Task to complete:
For this exercise, restate word for word only the lines from the first line of the data to the line containing "имеют представительства на территории".

Supplied records:
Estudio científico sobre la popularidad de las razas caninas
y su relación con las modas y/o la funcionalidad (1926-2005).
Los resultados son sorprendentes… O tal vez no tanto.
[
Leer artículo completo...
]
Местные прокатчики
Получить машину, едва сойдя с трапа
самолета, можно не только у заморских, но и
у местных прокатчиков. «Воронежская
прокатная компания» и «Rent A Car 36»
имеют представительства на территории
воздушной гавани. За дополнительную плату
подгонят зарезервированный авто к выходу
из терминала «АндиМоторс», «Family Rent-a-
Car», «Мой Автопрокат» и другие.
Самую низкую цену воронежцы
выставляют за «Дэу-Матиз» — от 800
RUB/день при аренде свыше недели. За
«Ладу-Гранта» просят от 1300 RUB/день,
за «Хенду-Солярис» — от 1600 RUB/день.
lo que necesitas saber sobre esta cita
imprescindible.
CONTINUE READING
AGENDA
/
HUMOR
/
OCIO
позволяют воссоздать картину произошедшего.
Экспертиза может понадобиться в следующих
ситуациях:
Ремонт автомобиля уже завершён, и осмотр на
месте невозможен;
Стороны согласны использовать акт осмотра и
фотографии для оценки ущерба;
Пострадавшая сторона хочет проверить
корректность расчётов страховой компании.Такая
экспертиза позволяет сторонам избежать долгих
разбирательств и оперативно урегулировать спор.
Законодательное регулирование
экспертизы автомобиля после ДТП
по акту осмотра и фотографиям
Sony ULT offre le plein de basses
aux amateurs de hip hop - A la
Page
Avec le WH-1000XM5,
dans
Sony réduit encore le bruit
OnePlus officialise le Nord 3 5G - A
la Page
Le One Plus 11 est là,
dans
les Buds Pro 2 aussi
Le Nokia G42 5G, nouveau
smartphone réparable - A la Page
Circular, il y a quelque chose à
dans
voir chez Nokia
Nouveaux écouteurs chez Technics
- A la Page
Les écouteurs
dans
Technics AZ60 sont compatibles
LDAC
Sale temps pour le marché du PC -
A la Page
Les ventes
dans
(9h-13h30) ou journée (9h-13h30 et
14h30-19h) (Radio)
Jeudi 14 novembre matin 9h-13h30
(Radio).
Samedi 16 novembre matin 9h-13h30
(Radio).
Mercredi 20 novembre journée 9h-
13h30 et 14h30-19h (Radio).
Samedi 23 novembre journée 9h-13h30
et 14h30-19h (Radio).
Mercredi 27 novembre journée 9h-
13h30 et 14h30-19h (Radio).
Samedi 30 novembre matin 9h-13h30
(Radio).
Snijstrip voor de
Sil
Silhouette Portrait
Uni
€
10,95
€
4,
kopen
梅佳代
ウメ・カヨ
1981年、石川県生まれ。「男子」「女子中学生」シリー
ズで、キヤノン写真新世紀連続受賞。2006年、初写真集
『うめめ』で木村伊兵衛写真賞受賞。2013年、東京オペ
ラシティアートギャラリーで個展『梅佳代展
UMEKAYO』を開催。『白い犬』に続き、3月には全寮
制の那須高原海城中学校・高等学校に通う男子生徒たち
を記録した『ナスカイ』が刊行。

Response:
Estudio científico sobre la popularidad de las razas caninas
y su relación con las modas y/o la funcionalidad (1926-2005).
Los resultados son sorprendentes… O tal vez no tanto.
[
Leer artículo completo...
]
Местные прокатчики
Получить машину, едва сойдя с трапа
самолета, можно не только у заморских, но и
у местных прокатчиков. «Воронежская
прокатная компания» и «Rent A Car 36»
имеют представительства на территории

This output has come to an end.